Over the following days, the family extended a lot of help to trace Zunera, Mumtaz said; the suspect himself went to mosques in the area, asking them to make an announcement about his “missing sister”. “They brought us food. They also got some priests to our house to pray. The boy’s father gave me a charm to hang at my door, stating it’d bring luck, and my daughter back.”

Ransom run

Days elapsed. Then on December 19, Mumtaz got the first ransom call. The man on the other end of the line asked for Rs 1 crore for the safe return of his daughter. Mumtaz told the cops, who instructed him to engage with the kidnappers and negotiate the ransom if he gets a call back.

For three days after that, Mumtaz got a call daily, with brusque instructions to keep the money ready. But he managed to strike up negotiations. “We asked the child’s father to bargain with the accused, who eventually agreed to release the girl for Rs 28 lakh,” a police source said.

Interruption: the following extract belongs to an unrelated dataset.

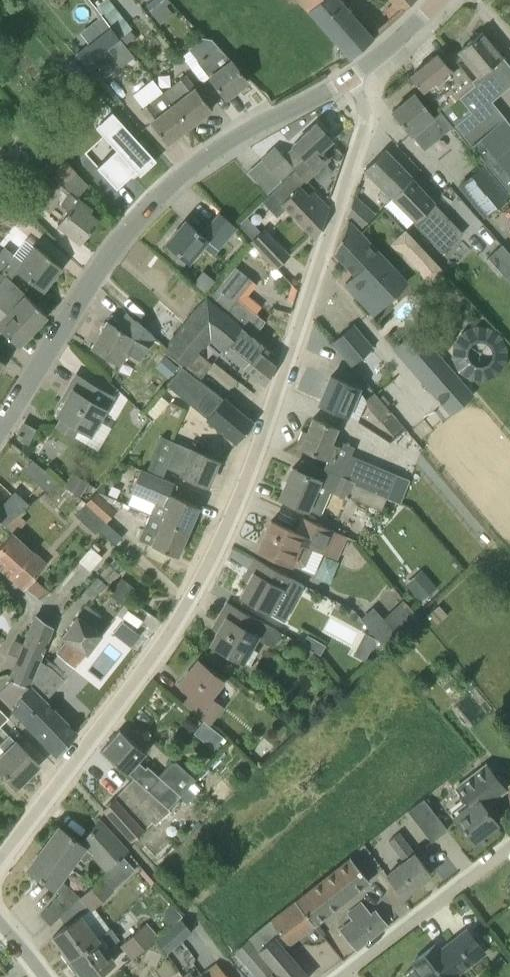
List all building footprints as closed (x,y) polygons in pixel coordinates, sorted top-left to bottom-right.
[(158,19),(174,12),(169,0),(161,0),(152,3),(158,19)] [(350,57),(372,38),(340,0),(301,0),(350,57)] [(396,5),(402,11),(415,0),(392,0),(396,5)] [(103,16),(119,37),(130,28),(114,8),(103,16)] [(119,38),(104,18),(85,33),(92,42),(76,54),(91,73),(113,56),(107,48),(119,38)] [(471,145),(483,134),(468,116),(494,95),(495,97),(496,96),(495,94),(509,81),(509,68),(501,57),(502,56),(482,32),(458,52),(478,76),(472,81),(475,85),(457,100),(469,114),(455,126),(471,145)] [(247,81),(235,66),(231,60),(230,61),(217,45),(197,60),(210,77),(209,77),(225,98),(247,81)] [(410,76),(438,111),(452,126),(453,127),(455,126),(469,114),(457,100),(475,85),(472,81),(460,66),(453,72),(438,54),(410,76)] [(195,88),(185,76),(163,93),(189,126),(211,109),(195,88)] [(152,79),(133,94),(143,108),(141,110),(151,122),(150,122),(155,128),(167,143),(189,126),(163,93),(152,79)] [(392,112),(405,127),(411,135),(412,135),(423,149),(452,126),(438,111),(432,116),(425,107),(426,106),(423,103),(422,104),(414,94),(392,112)] [(112,112),(95,127),(116,150),(97,168),(116,189),(136,172),(140,176),(156,161),(112,112)] [(281,181),(294,169),(305,181),(329,159),(321,151),(332,141),(316,123),(292,145),(305,159),(294,168),(275,147),(261,159),(281,181)] [(483,134),(471,145),(492,171),(509,193),(509,139),(497,123),(483,134)] [(80,242),(98,219),(88,212),(90,208),(77,198),(88,185),(40,134),(23,149),(47,175),(54,169),(60,176),(59,178),(70,192),(60,205),(67,210),(56,224),(80,242)] [(392,196),(411,178),(384,150),(364,170),(392,196)] [(2,188),(19,169),(3,154),(0,158),(0,186),(2,188)] [(501,185),(485,164),(460,185),(485,216),(509,196),(509,195),(501,185)] [(294,169),(281,181),(271,191),(272,192),(262,202),(277,218),(287,207),(316,237),(315,237),(317,238),(329,209),(303,183),(305,181),(294,169)] [(455,225),(411,178),(392,196),(415,220),(413,222),(442,253),(462,233),(455,225)] [(361,229),(374,216),(353,197),(347,215),(361,229)] [(185,221),(166,243),(177,252),(174,256),(183,263),(186,260),(188,262),(202,245),(212,253),(235,227),(231,223),(220,214),(202,235),(185,221)] [(390,267),(361,235),(348,220),(334,252),(355,274),(345,283),(359,298),(390,267)] [(288,254),(266,231),(264,229),(251,242),(275,267),(288,254)] [(491,263),(505,279),(509,275),(509,254),(502,245),(487,258),(491,263)] [(42,251),(35,246),(23,261),(4,246),(0,252),(0,271),(10,279),(18,270),(42,290),(60,267),(49,258),(50,257),(42,251)] [(235,267),(208,299),(242,328),(224,350),(239,362),(245,367),(262,345),(253,337),(265,321),(238,300),(253,282),(235,267)] [(4,332),(18,345),(47,315),(6,277),(0,284),(0,328),(4,332)] [(207,298),(186,325),(207,343),(211,339),(224,350),(242,328),(208,299),(207,298)] [(106,322),(91,347),(109,357),(119,364),(127,352),(140,360),(154,336),(136,320),(128,335),(116,328),(106,322)] [(197,353),(207,343),(186,325),(166,347),(188,365),(185,369),(200,381),(213,366),(197,353)] [(372,349),(353,327),(334,343),(353,365),(372,349)] [(500,368),(501,366),(502,364),(503,362),(504,359),(504,356),(505,354),(505,351),(504,348),(503,346),(502,343),(501,341),(500,338),(498,336),(496,334),(494,333),(491,331),(489,330),(486,329),(484,329),(481,328),(478,328),(475,329),(473,329),(470,330),(468,331),(465,332),(463,334),(461,336),(459,338),(458,340),(457,343),(456,346),(455,348),(455,351),(454,354),(455,356),(455,359),(456,362),(457,364),(458,367),(460,369),(462,371),(464,373),(466,375),(468,376),(471,377),(473,378),(476,378),(479,379),(481,378),(484,378),(487,378),(489,377),(492,375),(494,374),(496,372),(498,370),(500,368)] [(396,348),(431,389),(452,371),(416,330),(396,348)] [(262,345),(245,367),(266,384),(276,363),(278,358),(278,357),(262,345)] [(171,372),(180,361),(165,350),(157,361),(171,372)] [(171,380),(195,401),(191,405),(207,419),(223,399),(200,381),(185,369),(183,367),(171,380)] [(113,396),(93,384),(75,374),(68,388),(71,390),(56,414),(62,417),(56,426),(74,436),(79,427),(91,434),(106,409),(105,408),(113,396)] [(358,388),(349,384),(331,376),(319,403),(337,411),(347,415),(358,388)] [(374,392),(366,399),(363,402),(380,421),(390,412),(374,392)] [(207,419),(222,431),(237,443),(254,423),(223,399),(207,419)] [(301,431),(297,440),(303,443),(301,447),(319,455),(327,458),(323,468),(324,468),(355,481),(354,483),(375,492),(387,497),(396,474),(384,469),(379,467),(352,456),(351,455),(350,459),(335,453),(340,441),(333,438),(337,428),(331,426),(313,418),(306,434),(301,431)] [(27,441),(33,429),(23,424),(17,436),(27,441)] [(199,453),(192,449),(177,443),(166,468),(207,486),(218,461),(199,453)] [(198,506),(174,496),(178,485),(141,468),(130,492),(155,503),(150,515),(187,531),(198,506)] [(354,483),(355,481),(324,468),(319,480),(292,468),(279,498),(307,510),(320,515),(329,491),(348,498),(354,483)] [(41,481),(50,488),(59,481),(48,472),(41,481)] [(64,486),(80,495),(88,482),(72,473),(64,486)] [(106,522),(117,511),(96,492),(85,503),(106,522)] [(96,492),(117,511),(123,504),(96,492)] [(15,506),(7,499),(0,507),(0,523),(3,526),(21,512),(15,506)] [(95,534),(106,522),(85,503),(74,515),(95,534)] [(177,556),(187,531),(150,515),(139,539),(152,545),(177,556)] [(347,536),(300,515),(293,530),(271,521),(258,550),(298,568),(306,565),(313,549),(337,559),(347,536)] [(0,546),(0,567),(11,578),(24,590),(25,589),(37,599),(49,592),(33,579),(46,565),(11,532),(0,546)] [(96,544),(81,555),(89,566),(104,556),(96,544)] [(289,576),(271,567),(254,557),(247,570),(252,573),(239,597),(269,613),(289,576)] [(406,581),(422,599),(438,584),(422,567),(406,581)] [(107,585),(98,577),(84,593),(93,601),(107,585)] [(282,633),(245,612),(228,602),(214,628),(219,630),(211,644),(243,661),(256,638),(273,648),(282,633)] [(373,612),(363,621),(385,645),(418,616),(405,602),(382,622),(373,612)] [(55,663),(51,667),(66,676),(87,653),(102,634),(94,628),(100,618),(85,606),(77,616),(77,615),(62,636),(68,640),(58,654),(60,656),(55,663)] [(39,660),(51,627),(35,616),(11,677),(7,674),(0,677),(0,695),(11,706),(19,698),(28,687),(39,660)] [(365,631),(354,651),(365,658),(377,638),(365,631)] [(51,667),(39,660),(28,687),(19,698),(21,700),(13,710),(58,756),(60,754),(77,734),(58,715),(44,701),(66,676),(51,667)] [(191,694),(184,703),(209,724),(222,708),(209,698),(223,680),(198,660),(179,684),(191,694)] [(9,718),(0,710),(0,727),(9,718)] [(133,778),(154,797),(167,808),(195,779),(176,762),(170,762),(159,775),(147,765),(145,768),(137,760),(145,751),(119,729),(101,749),(133,778)] [(0,744),(0,749),(4,753),(0,757),(0,770),(17,787),(39,765),(9,735),(0,744)] [(481,804),(490,797),(503,787),(488,767),(475,777),(460,790),(471,804),(454,817),(473,842),(473,841),(471,838),(483,829),(485,832),(496,823),(481,804)] [(171,811),(167,808),(154,797),(133,778),(119,793),(121,794),(116,798),(115,798),(103,809),(131,841),(152,822),(155,826),(171,811)] [(208,794),(219,805),(234,791),(223,779),(208,794)] [(447,830),(433,811),(424,799),(408,811),(432,842),(447,830)] [(129,850),(115,835),(100,819),(81,844),(59,827),(43,848),(69,867),(83,848),(106,872),(129,850)] [(431,874),(419,858),(415,853),(399,833),(389,841),(404,861),(386,875),(402,896),(431,874)] [(60,893),(40,915),(50,925),(65,911),(79,898),(80,897),(60,880),(69,867),(43,848),(28,868),(60,893)] [(351,858),(295,902),(313,925),(369,881),(351,858)] [(101,877),(80,897),(79,898),(92,911),(114,890),(101,877)] [(281,976),(307,976),(283,949),(313,925),(295,902),(250,938),(281,976)] [(347,915),(351,920),(356,926),(344,936),(355,949),(386,923),(376,911),(372,914),(362,902),(347,915)] [(53,936),(70,960),(98,939),(80,916),(53,936)] [(164,954),(174,947),(189,934),(177,920),(153,941),(164,954)] [(155,939),(144,925),(121,945),(133,958),(155,939)] [(106,950),(120,940),(112,929),(98,939),(70,960),(83,976),(93,976),(114,962),(106,950)] [(416,965),(403,975),(405,976),(452,976),(484,952),(467,930),(440,951),(435,944),(413,961),(416,965)] [(250,938),(235,951),(257,976),(281,976),(250,938)] [(217,964),(202,976),(228,976),(217,964)]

On the morning of December 23, Mumtaz got a series of 40 calls beginning before noon, with instructions on how the parley was going to transpire. Over the next five-odd hours, Mumtaz would keep going back and forth in a train, his every move dictated by the callers.

The first call at 11.25 am instructed him to be ready to depart with the bag of money. The next directed him to board a train from CST and head to Titwala, a far-north central suburb. That’s where a police team got on his tail, even as many others stationed themselves along the central line tracks to Titwala. Yet another group of cops was busy tracking all the calls being placed.

After Mumtaz boarded a train at CST, the callers asked him to get off at Mumbra, about an hour and a half away. “When I told them I had already crossed Mumbra, they asked me to get off at the next station, Diva, and take a train back towards CST.”

Mumtaz did as directed. The next call instructed him to fling the cash from the running train on the tracks between Mumbra and Kalwa. But he said he wouldn’t until he saw his daughter. They told him she was unconscious. (All this communication came to pass over many calls, all curt.)

The last call he got, at 5.11 pm, was cut short abruptly: the callers, police would later find out, had spotted the cops, switched off the phone, and abandoned the venture.

Mumtaz returned home with the cops, who had enough clues now about the teenager’s involvement. Other than circumstantial evidence, the kidnapper’s calls were traced, point after point, to locations matching with the accused’s cell phone.

The day after, on Saturday, they picked up the suspect and, later, his partner in crime. Their interrogation yielded a confession, cops said.

The duo had used three different SIM cards, cops said. “By the way they went about it, the teens seem to have taken their cues from crime shows and films,” a policeman said.

She’d have turned 4

Until they confessed in custody, Mumtaz had harboured hopes of seeing Zunera alive.

“It was her birthday on December 21. She would have turned four. Between all the ransom calls I got that day, I had been praying for her wellbeing, not knowing she was long gone.”

Mumtaz doubts the main accused is a minor: he says he got to know that the teen had flunked two years and was, therefore, around 18. Police sources said they had retrieved the boy’s birth certificate from his school and it indicates he is a few months older than 17.

On Monday, the accused were produced before the Juvenile Justice Board, which sent them to the Dongri children’s home. In the court, the main accused said he had been beaten up by the police, and the court asked for him to be sent for a medical examination.

Deputy Commissioner of Police (zone I) Manoj Kumar Sharma confirmed that the main accused was taken for a medical checkup on Monday evening. He said the police have appealed to the court to try both the accused as adults.

Commenting on Mumtaz’s allegations implicating the the boy’s parents, Sharma said, “We are questioning the parents as well. We have not found any evidence against them so far. However, they have not been given a clean chit either.”

The accused’s family was not available to comment. The house is locked, and under police watch.